**STORED DATA:**
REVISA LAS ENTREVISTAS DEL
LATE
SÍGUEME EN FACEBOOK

---

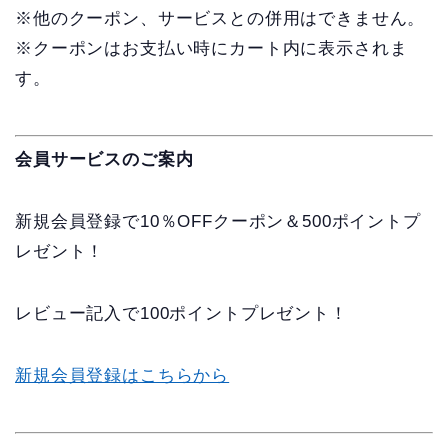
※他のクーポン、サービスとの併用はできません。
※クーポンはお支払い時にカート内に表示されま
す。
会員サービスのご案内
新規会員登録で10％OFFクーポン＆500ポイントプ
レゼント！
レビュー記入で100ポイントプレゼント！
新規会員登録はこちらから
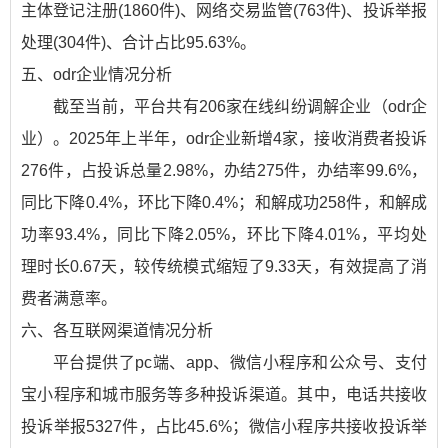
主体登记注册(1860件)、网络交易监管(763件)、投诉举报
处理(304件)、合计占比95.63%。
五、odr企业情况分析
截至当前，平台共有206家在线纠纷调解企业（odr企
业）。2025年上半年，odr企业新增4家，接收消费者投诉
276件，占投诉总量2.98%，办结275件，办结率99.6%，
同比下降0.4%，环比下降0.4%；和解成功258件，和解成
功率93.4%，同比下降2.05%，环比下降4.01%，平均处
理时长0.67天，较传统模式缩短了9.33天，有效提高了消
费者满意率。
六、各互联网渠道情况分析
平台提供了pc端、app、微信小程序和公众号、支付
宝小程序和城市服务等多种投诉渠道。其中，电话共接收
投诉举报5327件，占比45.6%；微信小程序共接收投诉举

==

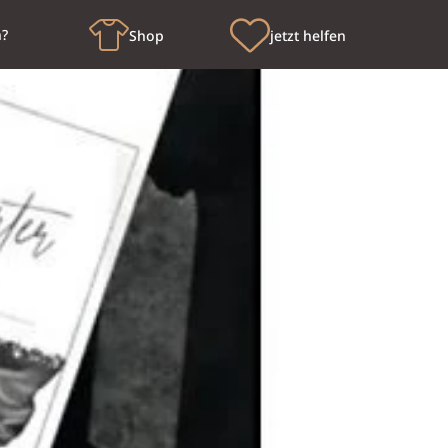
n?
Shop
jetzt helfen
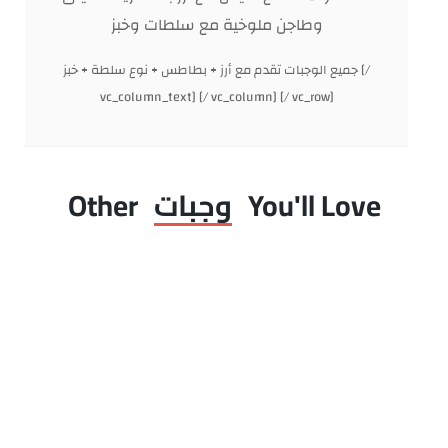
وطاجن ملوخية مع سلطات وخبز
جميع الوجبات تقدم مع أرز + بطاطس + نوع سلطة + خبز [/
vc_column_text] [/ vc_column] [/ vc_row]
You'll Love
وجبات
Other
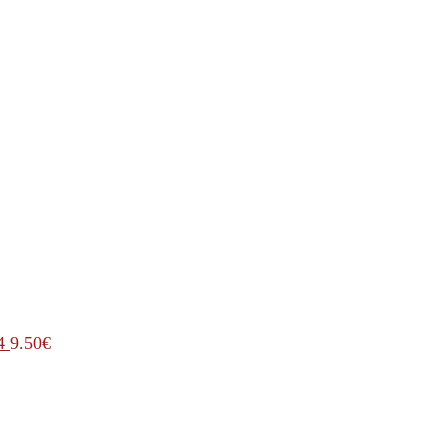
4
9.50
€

**PROBLEM DESCRIPTION:** An exact copy of the lines above, from the one containing "宝小程序和城市服务等多种投诉渠道。其中，电话共接收" down to the one containing "投诉举报5327件，占比45.6%；微信小程序共接收投诉举" and including both, is the whole answer; retype it and nothing else.

**WRITTEN SOLUTION:**
宝小程序和城市服务等多种投诉渠道。其中，电话共接收
投诉举报5327件，占比45.6%；微信小程序共接收投诉举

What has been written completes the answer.